Nina solta um beijo pra mim e volta pro canto sorrindo onde fica fumando e olhando Hugo.
-Um Orixá jamais dará seu item sagrado a ninguém. — Ele coloca as mãos nos bolsos e encara o chão pensativo. — Morreremos antes de conseguir isso. Um orixá nos matará.
Hugo começa a andar de um lado para o outro falando sozinho. Algo sobre conversar e convencer o pai dele. Acho que ele disse Ogum, mas não entendi bem.
-Então... — Volto a encarar a bruxa. — Temos que conseguir essas coisas... certo... Quando partiremos?
-Como assim? — Nina pergunta. — Só iremos partir atrás desses trecos e pronto? Quem decidiu isso?
-Eu! — Sorrio pra ela.
-E quem te pôs com essa jurisdição de decidir coisas? — Ela me encarava com uma certa raiva.
-Eu também! — Levanto da cadeira. — Será mais rápido se cada um for atrás de um item.
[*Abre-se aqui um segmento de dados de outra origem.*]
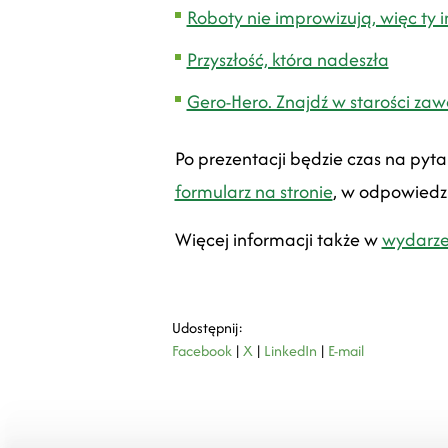
Roboty nie improwizują, więc ty 
Przyszłość, która nadeszła
Gero-Hero. Znajdź w starości zaw
Po prezentacji będzie czas na pyt
formularz na stronie
, w odpowiedz
Więcej informacji także w
wydarze
Udostępnij:
Facebook
|
X
|
LinkedIn
|
E-mail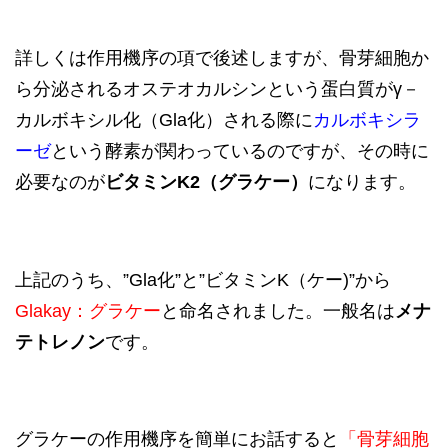
詳しくは作用機序の項で後述しますが、骨芽細胞か
ら分泌されるオステオカルシンという蛋白質がγ－
カルボキシル化（Gla化）される際に
カルボキシラ
ーゼ
という酵素が関わっているのですが、その時に
必要なのが
ビタミンK2（グラケー）
になります。
上記のうち、”Gla化”と”ビタミンK（ケー)”から
Glakay：グラケー
と命名されました。一般名は
メナ
テトレノン
です。
グラケーの作用機序を簡単にお話すると
「骨芽細胞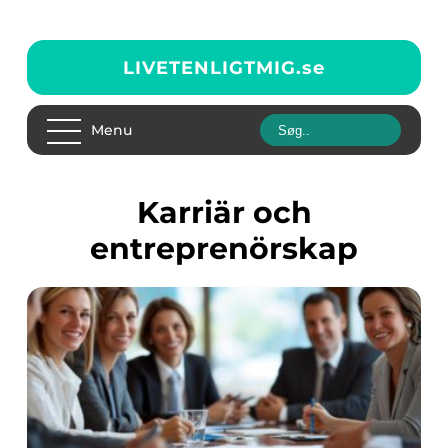
LIVETENLIGTMIG.
se
Menu
Karriär och
entreprenörskap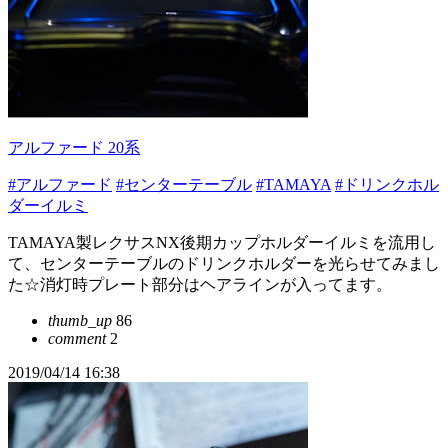
アルファード 20系
#アルファード
#センターテーブル
#TAMAYA
#ドリンクホル
ダーイルミ
TAMAYA製レクサスNX後期カップホルダーイルミを流用し
て、センターテーブルのドリンクホルダーを光らせてみまし
た☆消灯時プレート部分はヘアラインが入ってます。
thumb_up
86
comment
2
2019/04/14 16:38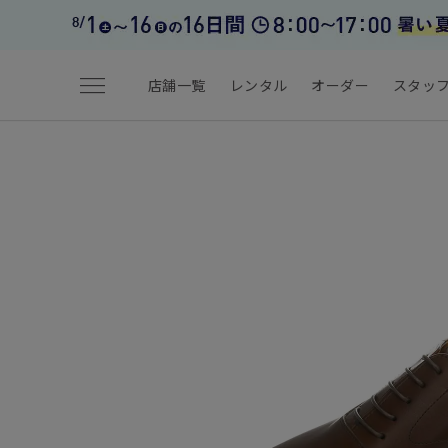
menu
店舗一覧
レンタル
オーダー
スタッ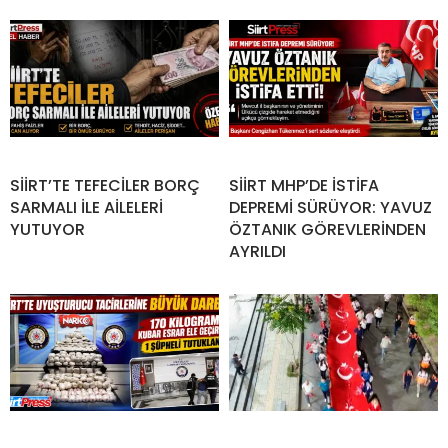
SİİRT’TE TEFECİLER BORÇ
SİİRT MHP’DE İSTİFA
SARMALI İLE AİLELERİ
DEPREMİ SÜRÜYOR: YAVUZ
YUTUYOR
ÖZTANIK GÖREVLERİNDEN
AYRILDI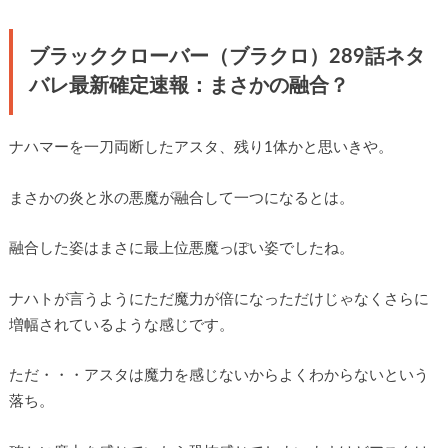
ブラッククローバー（ブラクロ）289話ネタ
バレ最新確定速報：まさかの融合？
ナハマーを一刀両断したアスタ、残り1体かと思いきや。
まさかの炎と氷の悪魔が融合して一つになるとは。
融合した姿はまさに最上位悪魔っぽい姿でしたね。
ナハトが言うようにただ魔力が倍になっただけじゃなくさらに
増幅されているような感じです。
ただ・・・アスタは魔力を感じないからよくわからないという
落ち。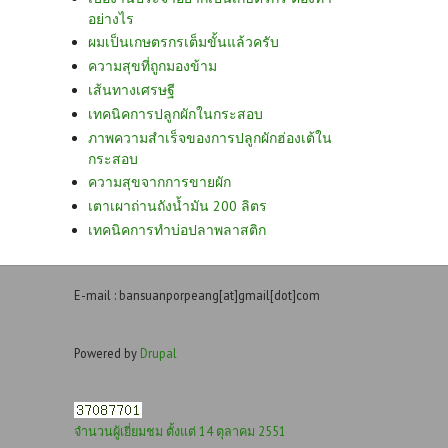
อย่างไร
ผมเป็นเกษตรกรเต็มขั้นแล้วครับ
ความสุขที่ถูกมองข้าม
เส้นทางเศรษฐี
เทคนิคการปลูกผักในกระสอบ
ภาพความสำเร็จของการปลูกผักฮ่องเต้ใน
กระสอบ
ความสุขจากการขายผัก
เตาเผาถ่านถังน้ำมัน 200 ลิตร
เทคนิคการทำบ่อปลาพลาสติก
E-mail : bansuanporpeang[at]gmail[dot]com
Powered by
Drupal
จำนวนผู้เยี่ยมชม ตั้งแต่ 14 ตุลาคม 2551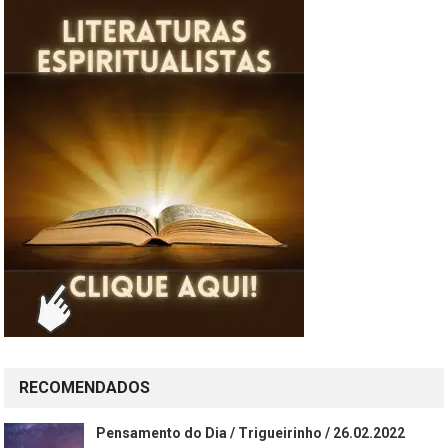
RECOMENDADOS
Pensamento do Dia / Trigueirinho / 26.02.2022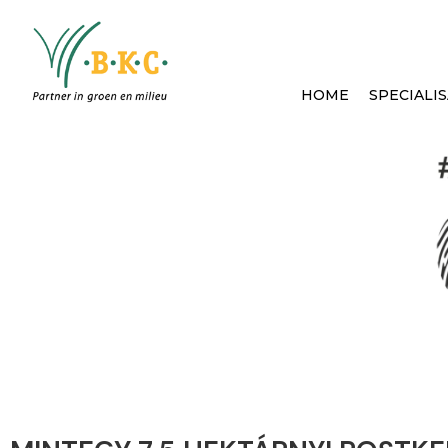
HOME
SPECIALIS
Nieuws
Como faremos a decisão?
-Irei atrás do item do Orixá! — Hugo se pronuncia. — Sou o único daqui ligado a eles. Terei mais chances.
-Então vou atrás do sangue do Leviathan! — Nina fala decidida. — Quem sabe consigo seduzir ele.
-Então fiquei com a arma da morte. — Sorrio e caminho até a janela. — Adorarei ter essa arma comigo. Imagina eu com esse poder...
-Não quero nem imaginar! — Nina fala e revira os olhos enquanto leva o cigarro à boca. — Já basta o seu nível atual de narcisismo e psicopatia, não queremos aumentar isso.
-Não sou narcisista. — Falo olhando para ela. — Apenas me amo muito e gosto em um nível excessivo de mim mesmo. Isso não torna-me narcisista.
Hugo revira os olhos e Jefferson ri baixinho. Sigo andando até a bruxa.
-Alguma dica? — Falo seriamente.
-Deuses da morte se preocupam apenas com suas missões, cuidado com o caminho que vai seguir. — Ela fala e olha para o chão.
-Certo... — Sigo até Paolo. — Partiremos amanhã! Quero resolver umas coisas aqui ainda.
-Sim Senhor Vivale! — Paolo fala atento as minhas palavras.
-O que acha de continuarmos a nossa conversa do passado? — Falo à Paolo.
-Estou ansiosamente no aguardo senhor Vivale. — Ele fala e senta de frente para mim.
-Ok então... — Jogo o cigarro fora e volto minha atenção para Paolo.